The real-life story of Hitchcock's "Number 13" (or "Mrs. Peabody") is a mystery worthy of the acclaimed director himself — the movie was only partially completed before it was pulled from production in 1922. Despite decades of searching, neither the footage nor the script has ever been found, making it more than likely that everything associated with the film has been lost to history. For his part, Hitchcock rarely ever spoke about his first directorial project.
Prudent, thinks Fogler. Better to be thought of as the greatest director of all time than to give away your trade secrets.
"[The movie is] cool if you're a Hitchcock fan," he said. "Just like 'Shakespeare in Love,' you see how he comes up with certain ideas [for future films] from events that happened during the course of the movie."
But whereas "Shakespeare in Love" plays like a cross between "Romeo and Juliet" and "Twelfth Night," with a screwball plot reminiscent of the bard's great comedies, "Number 13" takes its inspiration from Hitchcock's more prevalent themes of suspense and mystery, placing the young director in a role all too familiar to fans of his later work — that of a man wrongly accused.
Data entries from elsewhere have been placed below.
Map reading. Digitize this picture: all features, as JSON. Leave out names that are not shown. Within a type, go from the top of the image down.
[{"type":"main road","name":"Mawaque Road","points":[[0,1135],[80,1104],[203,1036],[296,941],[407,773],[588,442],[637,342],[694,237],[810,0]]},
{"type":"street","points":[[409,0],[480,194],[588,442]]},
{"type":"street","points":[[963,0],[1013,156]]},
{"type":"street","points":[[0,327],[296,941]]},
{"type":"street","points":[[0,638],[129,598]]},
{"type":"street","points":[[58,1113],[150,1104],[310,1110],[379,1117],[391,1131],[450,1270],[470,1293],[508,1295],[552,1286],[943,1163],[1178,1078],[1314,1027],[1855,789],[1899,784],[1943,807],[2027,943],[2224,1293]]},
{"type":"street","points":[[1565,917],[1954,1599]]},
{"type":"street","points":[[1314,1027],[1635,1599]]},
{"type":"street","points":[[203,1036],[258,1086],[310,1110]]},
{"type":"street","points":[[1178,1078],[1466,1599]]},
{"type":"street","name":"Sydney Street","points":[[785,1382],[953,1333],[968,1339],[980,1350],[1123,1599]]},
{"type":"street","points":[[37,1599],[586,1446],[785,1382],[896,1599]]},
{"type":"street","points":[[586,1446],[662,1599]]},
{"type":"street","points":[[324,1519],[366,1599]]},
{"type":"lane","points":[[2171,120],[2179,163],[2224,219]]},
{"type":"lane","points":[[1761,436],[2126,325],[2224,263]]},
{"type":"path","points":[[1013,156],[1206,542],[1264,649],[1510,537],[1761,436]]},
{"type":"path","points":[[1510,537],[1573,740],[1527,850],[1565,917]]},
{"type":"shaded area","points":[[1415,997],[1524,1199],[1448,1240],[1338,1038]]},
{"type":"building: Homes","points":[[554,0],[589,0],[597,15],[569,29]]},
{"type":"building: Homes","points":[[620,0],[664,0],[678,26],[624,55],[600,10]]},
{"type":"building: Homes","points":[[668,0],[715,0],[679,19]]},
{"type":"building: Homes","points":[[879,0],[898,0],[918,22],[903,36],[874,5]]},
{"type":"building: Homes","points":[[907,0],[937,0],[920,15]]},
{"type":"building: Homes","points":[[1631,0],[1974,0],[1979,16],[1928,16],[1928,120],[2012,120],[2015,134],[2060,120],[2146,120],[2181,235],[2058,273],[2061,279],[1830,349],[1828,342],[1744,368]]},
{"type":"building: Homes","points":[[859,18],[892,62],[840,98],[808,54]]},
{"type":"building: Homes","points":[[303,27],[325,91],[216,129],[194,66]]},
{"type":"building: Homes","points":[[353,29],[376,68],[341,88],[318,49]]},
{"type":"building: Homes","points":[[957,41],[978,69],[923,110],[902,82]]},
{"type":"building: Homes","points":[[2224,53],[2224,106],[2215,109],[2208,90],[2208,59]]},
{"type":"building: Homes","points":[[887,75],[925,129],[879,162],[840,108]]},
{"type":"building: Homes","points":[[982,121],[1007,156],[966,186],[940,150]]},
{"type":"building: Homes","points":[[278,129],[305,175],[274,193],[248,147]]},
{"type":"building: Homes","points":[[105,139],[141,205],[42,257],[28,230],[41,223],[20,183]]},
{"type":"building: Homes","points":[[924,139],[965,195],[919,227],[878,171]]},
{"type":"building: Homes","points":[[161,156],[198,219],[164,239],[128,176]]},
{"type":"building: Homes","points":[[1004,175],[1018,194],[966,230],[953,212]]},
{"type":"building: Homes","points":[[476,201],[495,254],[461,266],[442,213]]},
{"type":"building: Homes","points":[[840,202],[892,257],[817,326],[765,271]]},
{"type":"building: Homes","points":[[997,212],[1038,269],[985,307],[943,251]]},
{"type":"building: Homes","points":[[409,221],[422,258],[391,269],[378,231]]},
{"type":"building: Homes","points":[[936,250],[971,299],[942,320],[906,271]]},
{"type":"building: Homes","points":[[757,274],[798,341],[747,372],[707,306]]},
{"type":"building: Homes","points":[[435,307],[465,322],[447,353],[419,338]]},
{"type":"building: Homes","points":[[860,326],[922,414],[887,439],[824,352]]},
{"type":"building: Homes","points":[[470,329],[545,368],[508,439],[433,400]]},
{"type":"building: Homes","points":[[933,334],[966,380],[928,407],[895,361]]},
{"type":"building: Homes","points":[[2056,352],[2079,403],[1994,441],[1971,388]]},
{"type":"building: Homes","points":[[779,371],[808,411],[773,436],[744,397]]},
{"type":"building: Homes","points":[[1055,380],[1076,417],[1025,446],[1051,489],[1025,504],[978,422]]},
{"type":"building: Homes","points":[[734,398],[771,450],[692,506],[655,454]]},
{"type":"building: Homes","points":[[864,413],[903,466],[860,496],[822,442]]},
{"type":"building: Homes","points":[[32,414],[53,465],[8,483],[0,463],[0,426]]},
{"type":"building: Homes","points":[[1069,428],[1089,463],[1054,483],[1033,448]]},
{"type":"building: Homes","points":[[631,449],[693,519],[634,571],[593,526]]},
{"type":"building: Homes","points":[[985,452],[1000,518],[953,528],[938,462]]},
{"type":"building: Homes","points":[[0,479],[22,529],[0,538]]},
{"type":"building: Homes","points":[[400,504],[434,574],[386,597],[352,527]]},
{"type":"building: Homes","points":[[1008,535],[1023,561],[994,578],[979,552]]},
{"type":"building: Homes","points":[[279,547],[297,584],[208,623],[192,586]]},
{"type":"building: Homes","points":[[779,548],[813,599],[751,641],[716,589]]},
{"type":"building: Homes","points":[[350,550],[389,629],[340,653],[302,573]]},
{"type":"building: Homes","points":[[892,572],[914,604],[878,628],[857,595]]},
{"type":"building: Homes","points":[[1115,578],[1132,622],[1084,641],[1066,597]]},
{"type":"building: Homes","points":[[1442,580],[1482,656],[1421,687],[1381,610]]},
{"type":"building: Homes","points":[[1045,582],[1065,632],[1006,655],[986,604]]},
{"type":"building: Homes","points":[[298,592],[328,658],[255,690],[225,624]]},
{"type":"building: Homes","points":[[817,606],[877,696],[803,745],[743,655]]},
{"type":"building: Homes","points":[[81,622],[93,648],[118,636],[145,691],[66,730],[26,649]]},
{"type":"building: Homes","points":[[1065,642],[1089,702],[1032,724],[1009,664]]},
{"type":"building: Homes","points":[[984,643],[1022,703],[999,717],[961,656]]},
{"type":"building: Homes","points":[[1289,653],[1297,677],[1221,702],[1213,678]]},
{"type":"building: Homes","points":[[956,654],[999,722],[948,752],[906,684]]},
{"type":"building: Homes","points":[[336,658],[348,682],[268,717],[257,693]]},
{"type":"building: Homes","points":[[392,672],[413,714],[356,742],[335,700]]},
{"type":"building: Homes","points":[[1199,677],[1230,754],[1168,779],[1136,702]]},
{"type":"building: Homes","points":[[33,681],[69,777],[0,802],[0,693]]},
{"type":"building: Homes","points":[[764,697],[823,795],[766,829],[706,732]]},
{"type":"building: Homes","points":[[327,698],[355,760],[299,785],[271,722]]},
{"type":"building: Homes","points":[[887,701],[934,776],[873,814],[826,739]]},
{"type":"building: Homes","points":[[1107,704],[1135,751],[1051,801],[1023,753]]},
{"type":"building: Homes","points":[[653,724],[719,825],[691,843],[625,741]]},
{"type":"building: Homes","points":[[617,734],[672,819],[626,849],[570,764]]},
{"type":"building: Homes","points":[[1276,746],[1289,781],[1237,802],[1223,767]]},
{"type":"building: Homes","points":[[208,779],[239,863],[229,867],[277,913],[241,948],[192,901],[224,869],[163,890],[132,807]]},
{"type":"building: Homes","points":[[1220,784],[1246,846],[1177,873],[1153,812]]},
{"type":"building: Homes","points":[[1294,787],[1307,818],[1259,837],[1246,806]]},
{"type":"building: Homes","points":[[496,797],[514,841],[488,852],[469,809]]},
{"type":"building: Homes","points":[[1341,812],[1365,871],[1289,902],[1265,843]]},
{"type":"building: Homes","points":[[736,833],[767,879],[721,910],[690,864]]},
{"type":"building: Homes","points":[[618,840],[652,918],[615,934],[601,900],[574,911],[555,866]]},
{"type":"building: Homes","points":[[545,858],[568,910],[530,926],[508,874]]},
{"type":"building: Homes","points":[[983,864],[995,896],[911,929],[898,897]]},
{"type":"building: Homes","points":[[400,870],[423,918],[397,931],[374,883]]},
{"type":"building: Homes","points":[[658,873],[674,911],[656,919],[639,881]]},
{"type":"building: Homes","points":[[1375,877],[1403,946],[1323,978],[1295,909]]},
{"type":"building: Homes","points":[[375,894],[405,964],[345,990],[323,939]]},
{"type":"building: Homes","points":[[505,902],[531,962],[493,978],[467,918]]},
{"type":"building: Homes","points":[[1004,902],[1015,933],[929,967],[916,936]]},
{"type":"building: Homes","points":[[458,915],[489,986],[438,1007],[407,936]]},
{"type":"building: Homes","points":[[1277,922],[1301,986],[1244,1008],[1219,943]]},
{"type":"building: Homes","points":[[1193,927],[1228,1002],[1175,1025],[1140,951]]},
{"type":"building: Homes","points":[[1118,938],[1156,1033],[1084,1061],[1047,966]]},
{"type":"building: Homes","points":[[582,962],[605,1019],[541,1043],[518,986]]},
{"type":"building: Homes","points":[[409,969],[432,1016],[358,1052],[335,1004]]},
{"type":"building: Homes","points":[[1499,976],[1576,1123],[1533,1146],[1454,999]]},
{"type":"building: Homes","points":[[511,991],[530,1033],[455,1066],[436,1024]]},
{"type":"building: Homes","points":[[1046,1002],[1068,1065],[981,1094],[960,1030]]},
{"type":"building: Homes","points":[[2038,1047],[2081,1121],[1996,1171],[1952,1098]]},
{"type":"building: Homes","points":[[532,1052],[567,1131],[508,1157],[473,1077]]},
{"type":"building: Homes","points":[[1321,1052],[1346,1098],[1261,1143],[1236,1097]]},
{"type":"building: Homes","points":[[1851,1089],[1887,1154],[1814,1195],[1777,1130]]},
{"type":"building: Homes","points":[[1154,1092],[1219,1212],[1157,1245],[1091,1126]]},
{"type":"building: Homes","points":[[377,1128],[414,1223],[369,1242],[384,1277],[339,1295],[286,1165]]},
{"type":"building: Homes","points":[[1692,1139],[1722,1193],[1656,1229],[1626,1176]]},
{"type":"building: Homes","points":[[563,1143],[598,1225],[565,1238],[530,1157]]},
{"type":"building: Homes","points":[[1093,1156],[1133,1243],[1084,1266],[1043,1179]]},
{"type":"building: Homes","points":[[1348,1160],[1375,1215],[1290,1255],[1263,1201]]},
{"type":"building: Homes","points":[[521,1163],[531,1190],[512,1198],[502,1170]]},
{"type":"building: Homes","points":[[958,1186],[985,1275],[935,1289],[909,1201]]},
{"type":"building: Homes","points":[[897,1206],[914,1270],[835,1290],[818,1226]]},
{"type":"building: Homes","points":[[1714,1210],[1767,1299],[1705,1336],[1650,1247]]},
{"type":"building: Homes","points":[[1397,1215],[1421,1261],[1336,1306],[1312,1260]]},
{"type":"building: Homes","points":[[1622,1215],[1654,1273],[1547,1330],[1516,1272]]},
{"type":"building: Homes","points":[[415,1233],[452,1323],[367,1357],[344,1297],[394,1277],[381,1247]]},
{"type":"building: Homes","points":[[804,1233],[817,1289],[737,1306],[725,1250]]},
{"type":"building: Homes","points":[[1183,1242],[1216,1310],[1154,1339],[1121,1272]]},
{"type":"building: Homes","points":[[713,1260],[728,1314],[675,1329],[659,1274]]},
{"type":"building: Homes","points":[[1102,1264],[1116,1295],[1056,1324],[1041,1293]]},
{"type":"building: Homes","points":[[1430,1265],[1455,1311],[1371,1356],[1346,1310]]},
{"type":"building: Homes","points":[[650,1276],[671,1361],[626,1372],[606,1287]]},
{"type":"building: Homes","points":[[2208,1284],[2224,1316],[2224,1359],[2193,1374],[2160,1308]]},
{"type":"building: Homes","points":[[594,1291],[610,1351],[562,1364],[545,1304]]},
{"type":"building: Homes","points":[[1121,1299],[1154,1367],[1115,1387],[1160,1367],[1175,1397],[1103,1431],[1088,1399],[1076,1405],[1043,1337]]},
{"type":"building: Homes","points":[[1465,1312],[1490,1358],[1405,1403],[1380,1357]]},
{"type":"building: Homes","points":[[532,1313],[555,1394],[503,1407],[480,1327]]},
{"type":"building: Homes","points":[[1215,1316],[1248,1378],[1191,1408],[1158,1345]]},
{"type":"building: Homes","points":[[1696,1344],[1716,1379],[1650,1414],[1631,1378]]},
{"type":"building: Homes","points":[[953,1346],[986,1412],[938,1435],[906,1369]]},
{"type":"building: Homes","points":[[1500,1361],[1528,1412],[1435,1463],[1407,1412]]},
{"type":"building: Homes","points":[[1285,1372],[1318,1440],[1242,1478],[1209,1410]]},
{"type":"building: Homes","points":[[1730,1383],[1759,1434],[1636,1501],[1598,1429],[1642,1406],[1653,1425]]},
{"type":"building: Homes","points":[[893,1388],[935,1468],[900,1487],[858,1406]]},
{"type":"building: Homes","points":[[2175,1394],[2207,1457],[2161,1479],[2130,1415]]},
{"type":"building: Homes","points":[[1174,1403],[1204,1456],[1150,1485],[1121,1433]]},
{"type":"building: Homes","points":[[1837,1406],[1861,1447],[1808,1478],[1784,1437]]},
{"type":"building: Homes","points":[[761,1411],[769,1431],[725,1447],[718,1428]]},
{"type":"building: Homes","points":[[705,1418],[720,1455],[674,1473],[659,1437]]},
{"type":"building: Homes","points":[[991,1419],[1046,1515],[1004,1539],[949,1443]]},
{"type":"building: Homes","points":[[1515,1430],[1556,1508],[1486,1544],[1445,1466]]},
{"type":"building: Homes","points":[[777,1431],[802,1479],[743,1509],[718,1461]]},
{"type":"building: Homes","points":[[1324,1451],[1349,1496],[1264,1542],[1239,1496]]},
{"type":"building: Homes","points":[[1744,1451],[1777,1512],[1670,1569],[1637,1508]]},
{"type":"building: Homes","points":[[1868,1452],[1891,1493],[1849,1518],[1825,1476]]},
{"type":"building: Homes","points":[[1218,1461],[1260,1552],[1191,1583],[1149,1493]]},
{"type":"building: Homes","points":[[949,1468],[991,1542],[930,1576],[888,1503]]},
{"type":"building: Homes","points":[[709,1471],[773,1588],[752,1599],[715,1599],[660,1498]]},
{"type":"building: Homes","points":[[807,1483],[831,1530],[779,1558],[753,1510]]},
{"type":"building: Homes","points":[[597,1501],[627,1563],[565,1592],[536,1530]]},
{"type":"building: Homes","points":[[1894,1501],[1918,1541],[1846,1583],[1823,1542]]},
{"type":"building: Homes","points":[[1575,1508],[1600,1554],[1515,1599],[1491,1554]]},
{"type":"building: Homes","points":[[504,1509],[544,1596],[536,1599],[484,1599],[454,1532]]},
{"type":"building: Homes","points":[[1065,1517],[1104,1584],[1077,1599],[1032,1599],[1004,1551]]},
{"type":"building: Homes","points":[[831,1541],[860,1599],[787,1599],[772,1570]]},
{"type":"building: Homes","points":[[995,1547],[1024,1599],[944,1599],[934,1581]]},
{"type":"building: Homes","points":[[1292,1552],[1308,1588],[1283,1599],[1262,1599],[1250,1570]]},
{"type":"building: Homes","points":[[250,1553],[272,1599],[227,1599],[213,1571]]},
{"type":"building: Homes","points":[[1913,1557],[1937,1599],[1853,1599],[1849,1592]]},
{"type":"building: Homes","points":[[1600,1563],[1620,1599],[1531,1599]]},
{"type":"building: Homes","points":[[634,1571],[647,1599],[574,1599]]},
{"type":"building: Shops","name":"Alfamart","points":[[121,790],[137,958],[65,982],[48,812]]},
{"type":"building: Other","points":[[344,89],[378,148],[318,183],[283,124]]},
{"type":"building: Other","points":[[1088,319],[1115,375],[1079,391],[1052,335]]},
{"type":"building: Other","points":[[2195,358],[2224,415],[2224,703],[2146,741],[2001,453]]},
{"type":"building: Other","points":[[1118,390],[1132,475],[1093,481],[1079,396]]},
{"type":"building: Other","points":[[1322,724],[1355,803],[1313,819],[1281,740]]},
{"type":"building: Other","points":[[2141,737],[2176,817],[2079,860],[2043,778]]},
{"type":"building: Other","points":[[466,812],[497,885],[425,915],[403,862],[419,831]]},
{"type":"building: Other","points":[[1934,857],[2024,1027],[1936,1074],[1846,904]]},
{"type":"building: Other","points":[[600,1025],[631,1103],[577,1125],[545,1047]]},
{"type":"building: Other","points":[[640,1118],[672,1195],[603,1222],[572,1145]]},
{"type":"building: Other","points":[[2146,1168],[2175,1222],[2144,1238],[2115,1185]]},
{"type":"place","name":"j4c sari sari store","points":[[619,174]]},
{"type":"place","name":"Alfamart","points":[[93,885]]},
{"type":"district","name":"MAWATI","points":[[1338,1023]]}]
"The lead actor [Ernest Thesiger], who commissioned me to make the film, basically wants to make a comedy, but he's just not funny. He suddenly disappears, [so] Hitchcock does some interesting editing to make the character look like he got killed [in the film]," Fogler revealed of the flick's early twist. "And [since] the actual actor has disappeared, everyone starts wondering: Did Hitchcock kill him? They start to suspect me in [a fake] murder."
Kingsley is slated to appear as Thesiger, Fogler said. And the man who points the finger at Hitchcock?
"The one who starts to suspect Hitchcock [is McGregor]," Fogler revealed. "He [plays] the editor, the guy I hire to cut my film."
According to Fogler, no start date for the film has yet been announced.